■ Data shown:
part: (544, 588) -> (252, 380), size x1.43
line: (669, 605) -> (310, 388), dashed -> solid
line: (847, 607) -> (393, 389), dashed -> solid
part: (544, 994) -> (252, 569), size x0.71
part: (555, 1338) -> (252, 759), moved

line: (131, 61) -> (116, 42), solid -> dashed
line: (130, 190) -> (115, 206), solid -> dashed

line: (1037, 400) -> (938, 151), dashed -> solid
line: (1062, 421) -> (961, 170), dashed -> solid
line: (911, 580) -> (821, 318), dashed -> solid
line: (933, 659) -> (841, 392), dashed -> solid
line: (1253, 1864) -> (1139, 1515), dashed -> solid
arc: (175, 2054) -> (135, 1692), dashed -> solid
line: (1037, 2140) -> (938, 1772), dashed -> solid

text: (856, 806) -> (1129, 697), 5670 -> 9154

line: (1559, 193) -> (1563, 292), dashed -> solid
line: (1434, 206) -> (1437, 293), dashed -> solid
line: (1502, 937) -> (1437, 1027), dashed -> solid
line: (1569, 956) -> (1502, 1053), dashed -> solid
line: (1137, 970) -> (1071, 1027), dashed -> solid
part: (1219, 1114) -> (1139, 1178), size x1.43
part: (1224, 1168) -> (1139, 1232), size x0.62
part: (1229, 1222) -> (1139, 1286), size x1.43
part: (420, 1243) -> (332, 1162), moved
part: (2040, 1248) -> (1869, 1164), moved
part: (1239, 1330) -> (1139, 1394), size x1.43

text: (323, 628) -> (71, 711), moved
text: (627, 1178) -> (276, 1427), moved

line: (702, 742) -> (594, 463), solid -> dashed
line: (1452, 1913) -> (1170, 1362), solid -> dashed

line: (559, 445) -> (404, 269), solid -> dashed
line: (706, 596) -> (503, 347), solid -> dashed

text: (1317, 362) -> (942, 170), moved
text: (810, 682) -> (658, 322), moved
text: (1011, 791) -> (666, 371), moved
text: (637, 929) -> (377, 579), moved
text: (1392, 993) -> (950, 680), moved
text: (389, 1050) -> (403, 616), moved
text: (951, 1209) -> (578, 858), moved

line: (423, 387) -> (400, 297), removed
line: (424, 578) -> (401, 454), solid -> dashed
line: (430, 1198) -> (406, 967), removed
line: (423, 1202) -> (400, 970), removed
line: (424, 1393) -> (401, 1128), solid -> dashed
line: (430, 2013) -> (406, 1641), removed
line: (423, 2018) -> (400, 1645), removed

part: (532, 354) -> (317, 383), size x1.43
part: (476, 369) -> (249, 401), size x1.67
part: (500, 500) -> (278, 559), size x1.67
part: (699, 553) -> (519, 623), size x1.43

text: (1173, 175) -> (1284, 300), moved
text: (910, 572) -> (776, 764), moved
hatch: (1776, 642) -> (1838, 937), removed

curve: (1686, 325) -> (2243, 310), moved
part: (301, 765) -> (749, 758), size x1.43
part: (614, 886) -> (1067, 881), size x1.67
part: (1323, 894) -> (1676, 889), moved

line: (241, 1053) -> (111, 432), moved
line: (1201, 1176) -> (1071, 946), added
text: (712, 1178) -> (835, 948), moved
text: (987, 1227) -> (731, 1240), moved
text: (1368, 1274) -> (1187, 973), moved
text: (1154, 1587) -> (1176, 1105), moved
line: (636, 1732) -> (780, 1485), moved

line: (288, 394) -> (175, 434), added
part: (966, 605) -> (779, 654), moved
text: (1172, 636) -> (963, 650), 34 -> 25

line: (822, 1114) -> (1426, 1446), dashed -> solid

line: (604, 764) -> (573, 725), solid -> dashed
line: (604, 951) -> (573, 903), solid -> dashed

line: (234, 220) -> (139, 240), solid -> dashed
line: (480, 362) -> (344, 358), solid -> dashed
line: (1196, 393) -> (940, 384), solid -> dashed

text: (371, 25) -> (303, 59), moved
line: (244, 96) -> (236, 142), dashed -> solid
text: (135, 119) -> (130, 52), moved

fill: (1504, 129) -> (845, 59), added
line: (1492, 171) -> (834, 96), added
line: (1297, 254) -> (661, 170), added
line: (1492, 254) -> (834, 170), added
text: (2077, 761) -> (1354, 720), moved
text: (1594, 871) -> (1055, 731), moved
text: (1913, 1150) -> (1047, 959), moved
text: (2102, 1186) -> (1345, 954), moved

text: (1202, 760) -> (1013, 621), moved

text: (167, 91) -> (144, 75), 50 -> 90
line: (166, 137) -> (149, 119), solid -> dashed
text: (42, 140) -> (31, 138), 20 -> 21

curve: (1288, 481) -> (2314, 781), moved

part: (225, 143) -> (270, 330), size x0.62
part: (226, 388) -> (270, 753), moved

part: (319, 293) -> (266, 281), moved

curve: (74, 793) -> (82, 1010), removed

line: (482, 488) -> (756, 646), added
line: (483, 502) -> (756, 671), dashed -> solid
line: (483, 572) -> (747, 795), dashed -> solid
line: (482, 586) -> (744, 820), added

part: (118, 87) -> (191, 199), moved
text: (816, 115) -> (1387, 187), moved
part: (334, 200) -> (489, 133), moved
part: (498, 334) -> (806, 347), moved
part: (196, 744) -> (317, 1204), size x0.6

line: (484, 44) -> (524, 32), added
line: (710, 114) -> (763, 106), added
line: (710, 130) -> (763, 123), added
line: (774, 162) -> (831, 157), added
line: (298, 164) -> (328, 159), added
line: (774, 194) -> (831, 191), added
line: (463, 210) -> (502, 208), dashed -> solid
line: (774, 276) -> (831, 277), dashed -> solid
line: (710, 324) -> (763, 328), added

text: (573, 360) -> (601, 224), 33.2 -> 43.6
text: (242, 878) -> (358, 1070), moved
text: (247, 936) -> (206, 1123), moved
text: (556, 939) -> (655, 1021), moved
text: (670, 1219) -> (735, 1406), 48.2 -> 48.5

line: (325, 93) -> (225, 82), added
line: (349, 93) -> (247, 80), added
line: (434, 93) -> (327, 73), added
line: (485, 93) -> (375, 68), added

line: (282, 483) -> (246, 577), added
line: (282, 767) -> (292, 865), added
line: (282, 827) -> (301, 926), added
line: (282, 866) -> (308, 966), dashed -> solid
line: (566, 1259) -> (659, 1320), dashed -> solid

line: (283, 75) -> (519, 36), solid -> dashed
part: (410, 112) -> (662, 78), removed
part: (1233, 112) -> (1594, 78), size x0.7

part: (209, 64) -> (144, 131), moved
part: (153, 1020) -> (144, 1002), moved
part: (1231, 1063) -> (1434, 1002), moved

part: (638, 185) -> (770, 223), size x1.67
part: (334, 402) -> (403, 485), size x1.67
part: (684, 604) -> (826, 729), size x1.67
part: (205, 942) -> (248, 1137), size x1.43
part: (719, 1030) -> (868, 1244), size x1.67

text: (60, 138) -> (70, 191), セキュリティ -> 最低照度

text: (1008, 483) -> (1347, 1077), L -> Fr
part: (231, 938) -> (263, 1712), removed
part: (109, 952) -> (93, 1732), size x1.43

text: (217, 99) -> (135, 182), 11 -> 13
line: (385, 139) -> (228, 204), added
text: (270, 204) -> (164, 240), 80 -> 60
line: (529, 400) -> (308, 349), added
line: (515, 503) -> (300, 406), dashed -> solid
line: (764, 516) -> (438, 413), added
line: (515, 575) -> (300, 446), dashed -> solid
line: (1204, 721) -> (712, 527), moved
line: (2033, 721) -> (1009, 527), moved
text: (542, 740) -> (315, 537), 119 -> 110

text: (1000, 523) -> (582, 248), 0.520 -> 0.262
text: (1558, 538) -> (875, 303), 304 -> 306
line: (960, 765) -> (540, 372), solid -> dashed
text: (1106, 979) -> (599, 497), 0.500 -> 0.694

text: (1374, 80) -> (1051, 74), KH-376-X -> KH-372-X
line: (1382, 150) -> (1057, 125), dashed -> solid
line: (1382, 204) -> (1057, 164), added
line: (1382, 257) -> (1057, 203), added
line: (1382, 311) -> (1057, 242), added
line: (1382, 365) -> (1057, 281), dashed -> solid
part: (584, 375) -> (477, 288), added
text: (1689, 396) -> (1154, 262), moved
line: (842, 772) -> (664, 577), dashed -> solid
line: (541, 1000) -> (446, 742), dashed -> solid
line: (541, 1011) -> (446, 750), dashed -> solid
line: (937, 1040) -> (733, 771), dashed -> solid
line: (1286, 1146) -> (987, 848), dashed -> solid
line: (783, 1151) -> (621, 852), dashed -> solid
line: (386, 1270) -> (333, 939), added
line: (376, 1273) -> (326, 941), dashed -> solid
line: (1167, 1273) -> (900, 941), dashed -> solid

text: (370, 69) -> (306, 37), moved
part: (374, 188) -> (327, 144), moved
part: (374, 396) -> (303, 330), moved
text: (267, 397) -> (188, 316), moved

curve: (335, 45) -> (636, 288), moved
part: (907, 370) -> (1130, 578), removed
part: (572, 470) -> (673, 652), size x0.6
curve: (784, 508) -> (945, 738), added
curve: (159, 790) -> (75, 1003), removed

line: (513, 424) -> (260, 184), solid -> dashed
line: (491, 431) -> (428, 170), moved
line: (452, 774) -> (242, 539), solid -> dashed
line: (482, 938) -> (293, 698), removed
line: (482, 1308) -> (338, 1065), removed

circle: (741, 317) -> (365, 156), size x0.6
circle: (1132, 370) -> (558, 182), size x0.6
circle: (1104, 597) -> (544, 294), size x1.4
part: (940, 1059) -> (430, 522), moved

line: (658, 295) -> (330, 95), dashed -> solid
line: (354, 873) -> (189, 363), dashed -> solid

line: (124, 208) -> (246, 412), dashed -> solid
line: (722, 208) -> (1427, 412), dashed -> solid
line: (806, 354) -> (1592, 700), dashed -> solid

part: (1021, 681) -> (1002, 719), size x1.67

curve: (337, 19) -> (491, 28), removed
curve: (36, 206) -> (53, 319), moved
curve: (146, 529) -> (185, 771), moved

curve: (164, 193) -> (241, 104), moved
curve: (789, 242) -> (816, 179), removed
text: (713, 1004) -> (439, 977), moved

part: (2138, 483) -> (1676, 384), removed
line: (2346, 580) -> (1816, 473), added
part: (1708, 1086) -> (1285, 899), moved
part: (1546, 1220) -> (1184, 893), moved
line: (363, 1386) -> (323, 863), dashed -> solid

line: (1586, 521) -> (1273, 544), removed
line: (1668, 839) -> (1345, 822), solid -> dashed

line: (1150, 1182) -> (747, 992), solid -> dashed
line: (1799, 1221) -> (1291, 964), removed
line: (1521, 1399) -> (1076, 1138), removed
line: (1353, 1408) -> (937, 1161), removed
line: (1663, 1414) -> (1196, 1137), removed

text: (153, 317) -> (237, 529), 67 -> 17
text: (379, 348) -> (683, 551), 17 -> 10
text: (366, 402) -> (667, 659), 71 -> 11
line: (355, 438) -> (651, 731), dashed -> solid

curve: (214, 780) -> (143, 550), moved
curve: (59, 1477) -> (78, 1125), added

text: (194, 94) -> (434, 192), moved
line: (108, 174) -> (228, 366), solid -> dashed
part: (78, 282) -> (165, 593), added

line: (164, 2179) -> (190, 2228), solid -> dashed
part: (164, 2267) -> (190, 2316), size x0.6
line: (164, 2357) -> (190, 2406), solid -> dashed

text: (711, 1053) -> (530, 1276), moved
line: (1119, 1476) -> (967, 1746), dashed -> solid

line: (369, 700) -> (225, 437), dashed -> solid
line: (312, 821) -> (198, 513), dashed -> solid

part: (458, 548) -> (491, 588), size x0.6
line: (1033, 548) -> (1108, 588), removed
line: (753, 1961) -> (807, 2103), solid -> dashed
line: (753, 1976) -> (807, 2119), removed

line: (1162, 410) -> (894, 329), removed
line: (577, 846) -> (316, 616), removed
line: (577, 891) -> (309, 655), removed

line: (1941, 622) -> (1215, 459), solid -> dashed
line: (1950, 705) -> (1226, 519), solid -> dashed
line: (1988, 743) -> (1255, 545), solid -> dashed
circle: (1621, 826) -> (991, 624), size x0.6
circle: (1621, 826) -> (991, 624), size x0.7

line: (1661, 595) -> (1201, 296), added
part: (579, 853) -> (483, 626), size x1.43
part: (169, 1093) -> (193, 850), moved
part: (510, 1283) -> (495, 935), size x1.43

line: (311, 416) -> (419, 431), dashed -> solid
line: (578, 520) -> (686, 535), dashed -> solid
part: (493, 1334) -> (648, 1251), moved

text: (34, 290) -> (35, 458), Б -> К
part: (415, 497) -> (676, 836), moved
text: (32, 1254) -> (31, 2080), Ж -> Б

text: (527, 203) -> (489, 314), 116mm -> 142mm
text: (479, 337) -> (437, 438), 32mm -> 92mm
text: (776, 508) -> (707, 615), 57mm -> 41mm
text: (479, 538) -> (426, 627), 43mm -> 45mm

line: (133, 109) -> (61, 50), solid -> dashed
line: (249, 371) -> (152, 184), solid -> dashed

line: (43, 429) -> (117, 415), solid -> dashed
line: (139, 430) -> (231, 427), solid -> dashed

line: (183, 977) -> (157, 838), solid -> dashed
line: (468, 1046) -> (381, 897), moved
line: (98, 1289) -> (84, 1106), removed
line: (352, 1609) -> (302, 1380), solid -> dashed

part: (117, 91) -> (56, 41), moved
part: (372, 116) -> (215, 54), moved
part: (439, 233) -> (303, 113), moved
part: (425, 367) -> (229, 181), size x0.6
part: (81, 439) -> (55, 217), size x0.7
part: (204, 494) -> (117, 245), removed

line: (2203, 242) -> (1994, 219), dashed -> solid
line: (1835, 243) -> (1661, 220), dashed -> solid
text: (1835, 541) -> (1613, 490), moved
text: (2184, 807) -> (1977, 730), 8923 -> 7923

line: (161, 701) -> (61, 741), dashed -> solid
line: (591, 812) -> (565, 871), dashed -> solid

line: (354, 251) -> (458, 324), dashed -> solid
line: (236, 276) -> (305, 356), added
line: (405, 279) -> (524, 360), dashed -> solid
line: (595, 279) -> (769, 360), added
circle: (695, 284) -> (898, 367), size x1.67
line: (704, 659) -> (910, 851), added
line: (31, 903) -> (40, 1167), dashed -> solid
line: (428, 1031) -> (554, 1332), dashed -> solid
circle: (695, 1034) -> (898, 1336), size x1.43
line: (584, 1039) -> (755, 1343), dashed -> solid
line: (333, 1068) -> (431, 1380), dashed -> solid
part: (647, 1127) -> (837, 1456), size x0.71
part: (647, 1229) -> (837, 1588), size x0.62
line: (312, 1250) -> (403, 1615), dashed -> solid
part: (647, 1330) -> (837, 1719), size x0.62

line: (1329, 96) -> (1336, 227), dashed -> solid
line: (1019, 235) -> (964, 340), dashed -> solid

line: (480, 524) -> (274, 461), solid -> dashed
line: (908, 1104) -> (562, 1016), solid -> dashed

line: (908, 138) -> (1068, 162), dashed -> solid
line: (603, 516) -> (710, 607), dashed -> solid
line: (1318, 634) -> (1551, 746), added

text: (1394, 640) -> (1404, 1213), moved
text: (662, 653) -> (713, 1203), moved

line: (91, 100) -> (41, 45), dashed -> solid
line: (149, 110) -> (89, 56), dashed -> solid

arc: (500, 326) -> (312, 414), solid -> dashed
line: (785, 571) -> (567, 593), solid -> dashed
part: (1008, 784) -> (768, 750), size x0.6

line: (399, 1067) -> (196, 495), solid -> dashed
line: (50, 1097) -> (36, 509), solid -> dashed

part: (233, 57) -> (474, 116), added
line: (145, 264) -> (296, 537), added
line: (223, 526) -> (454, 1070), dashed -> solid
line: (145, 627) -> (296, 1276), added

■ Exercise requirements: Start with the line above that contains "part: (334, 402) -> (403, 485), size x1.67" and end with the line that contains "line: (491, 431) -> (428, 170), moved". Write out those lines exactly, and only those.

■ Answer area:
part: (334, 402) -> (403, 485), size x1.67
part: (684, 604) -> (826, 729), size x1.67
part: (205, 942) -> (248, 1137), size x1.43
part: (719, 1030) -> (868, 1244), size x1.67

text: (60, 138) -> (70, 191), セキュリティ -> 最低照度

text: (1008, 483) -> (1347, 1077), L -> Fr
part: (231, 938) -> (263, 1712), removed
part: (109, 952) -> (93, 1732), size x1.43

text: (217, 99) -> (135, 182), 11 -> 13
line: (385, 139) -> (228, 204), added
text: (270, 204) -> (164, 240), 80 -> 60
line: (529, 400) -> (308, 349), added
line: (515, 503) -> (300, 406), dashed -> solid
line: (764, 516) -> (438, 413), added
line: (515, 575) -> (300, 446), dashed -> solid
line: (1204, 721) -> (712, 527), moved
line: (2033, 721) -> (1009, 527), moved
text: (542, 740) -> (315, 537), 119 -> 110

text: (1000, 523) -> (582, 248), 0.520 -> 0.262
text: (1558, 538) -> (875, 303), 304 -> 306
line: (960, 765) -> (540, 372), solid -> dashed
text: (1106, 979) -> (599, 497), 0.500 -> 0.694

text: (1374, 80) -> (1051, 74), KH-376-X -> KH-372-X
line: (1382, 150) -> (1057, 125), dashed -> solid
line: (1382, 204) -> (1057, 164), added
line: (1382, 257) -> (1057, 203), added
line: (1382, 311) -> (1057, 242), added
line: (1382, 365) -> (1057, 281), dashed -> solid
part: (584, 375) -> (477, 288), added
text: (1689, 396) -> (1154, 262), moved
line: (842, 772) -> (664, 577), dashed -> solid
line: (541, 1000) -> (446, 742), dashed -> solid
line: (541, 1011) -> (446, 750), dashed -> solid
line: (937, 1040) -> (733, 771), dashed -> solid
line: (1286, 1146) -> (987, 848), dashed -> solid
line: (783, 1151) -> (621, 852), dashed -> solid
line: (386, 1270) -> (333, 939), added
line: (376, 1273) -> (326, 941), dashed -> solid
line: (1167, 1273) -> (900, 941), dashed -> solid

text: (370, 69) -> (306, 37), moved
part: (374, 188) -> (327, 144), moved
part: (374, 396) -> (303, 330), moved
text: (267, 397) -> (188, 316), moved

curve: (335, 45) -> (636, 288), moved
part: (907, 370) -> (1130, 578), removed
part: (572, 470) -> (673, 652), size x0.6
curve: (784, 508) -> (945, 738), added
curve: (159, 790) -> (75, 1003), removed

line: (513, 424) -> (260, 184), solid -> dashed
line: (491, 431) -> (428, 170), moved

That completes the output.